We could take this one step further in an attempt to improve our build time. When generating a web proxy class, if our configuration was such, we could instead build a object that contained the stupid mocked behaviour in a known assembly. This would almost certainly cut the build time as the code would not have to go through the web service stack several hundred times to complete the test list.

Using this technique means there could be an inherent risk that the web service stack is not being tested at all. This is bad for code coverage, but if the project also had live integration testing this could be seen as an acceptable risk to take within a unit test.

For this to work, the mock objects would have to be maintained as the live services evolve, although this also holds true for the mock web service.

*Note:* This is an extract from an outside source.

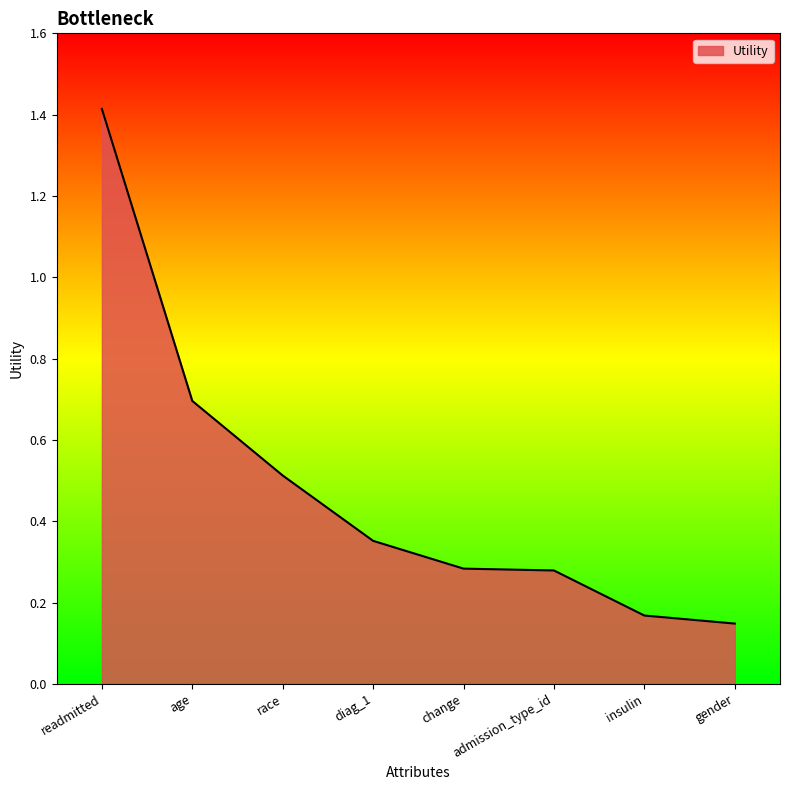

Which has a higher value, change or gender?

change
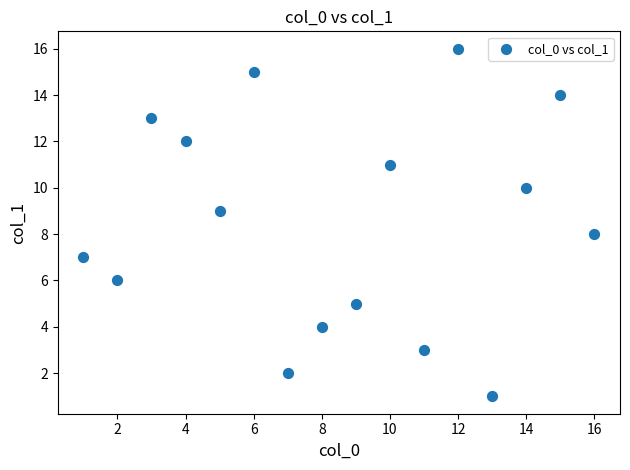

What is the range of Y values (max minus min)?

15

Sharing test data with a mock web service

There is another advantage to not using a web service stack in the unit testing and that is the ability to share test data. When running unit tests with a mock web service, the code is running in a different assembly, and hence has trouble sharing resource as the only way to communicate is through the web service. Sharing a database for test data is one possible answer to that, but its quite a significant hit to use a database if the project does not use a database like our toolkit.

A file on the same machine or even a key/value paired web service could also work but this comes with its own maintenance issues. Sharing a file seems easy enough, but both assemblies would have to know where that file is, and what if someone comes along and checks out the code from source control it should work straight away without configuring. Will that file always be in the same place; probably not. As for setting up a key/value pair web service; well you might as well set up a database.

If the mock object is running in the same (or referenced) assembly, it can have access to the same data resources as the tests and then that data need only be maintained in one place. This could also open up more dependency injection opportunities for the mock web service where any behaviour could be set during run time.